Publicado em 9 de agosto de 2018 às 05:00

- Atualizado há um ano

. Crédito: Foto: Betto Jr./CORREIO

O luto pela perda de um filho transformado em luta contra a perpetuação de uma cultura de violência. Assim a dona de casa Rute Fiuza encara sua missão de vida, hoje. “Eu jamais conseguiria ficar calada. Não tive filho para o Estado matar”, disse ela ao CORREIO, na manhã desta quarta-feira (8).
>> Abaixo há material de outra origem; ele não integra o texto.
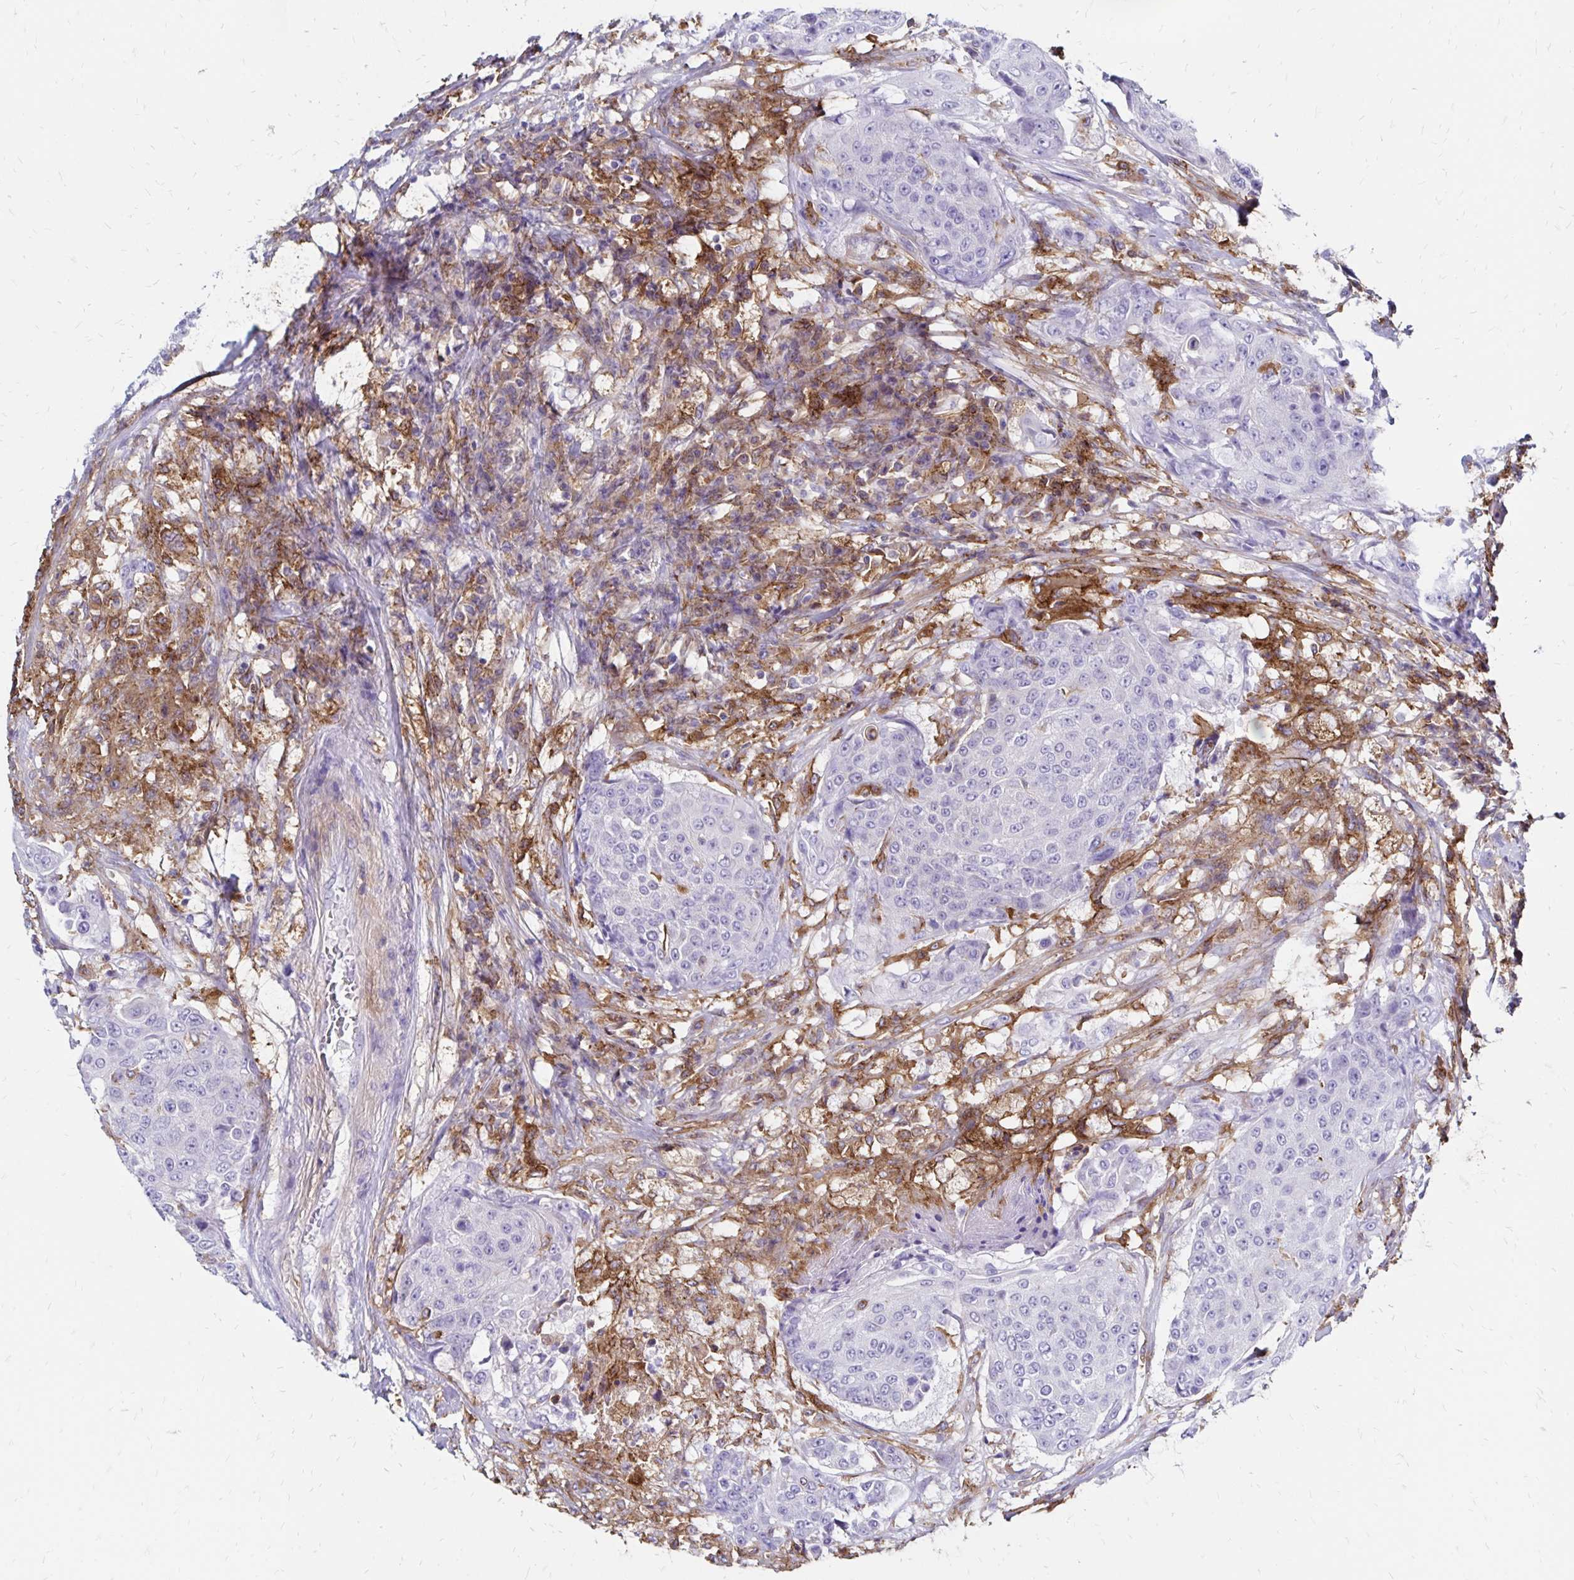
{"staining": {"intensity": "negative", "quantity": "none", "location": "none"}, "tissue": "urothelial cancer", "cell_type": "Tumor cells", "image_type": "cancer", "snomed": [{"axis": "morphology", "description": "Urothelial carcinoma, High grade"}, {"axis": "topography", "description": "Urinary bladder"}], "caption": "This image is of urothelial cancer stained with immunohistochemistry (IHC) to label a protein in brown with the nuclei are counter-stained blue. There is no expression in tumor cells.", "gene": "TNS3", "patient": {"sex": "female", "age": 63}}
Mãe de Davi Santos Fiuza, 16 anos, desaparecido em outubro de 2014 durante uma operação da Polícia Militar no bairro de São Cristóvão, em Salvador, ela agora faz parte de uma organização internacional que defende os direitos fundamentais: trata-se da Anistia Internacional, pela qual ela viaja dando suporte a outras mães que tiveram filhos com o mesmo destino de Davi. 

“Fui uma pessoa muito pacata e hoje tenho essa função de abrir os olhos de outras mães. Às vezes, é só para escutar as dores. Me tornei a pessoa que escuta os desabafos, o choro. Tenho sido chamada também para muitas palestras. Hoje mesmo, estaria participando de uma discussão em Recife (PE) para falar sobre desaparecimentos forçados num debate sobre sistema prisional e o genocídio, mas não pude ir por causa da novidade sobre a morte de Davi”, declarou Rute, que atualmente mora em Feira de Santana.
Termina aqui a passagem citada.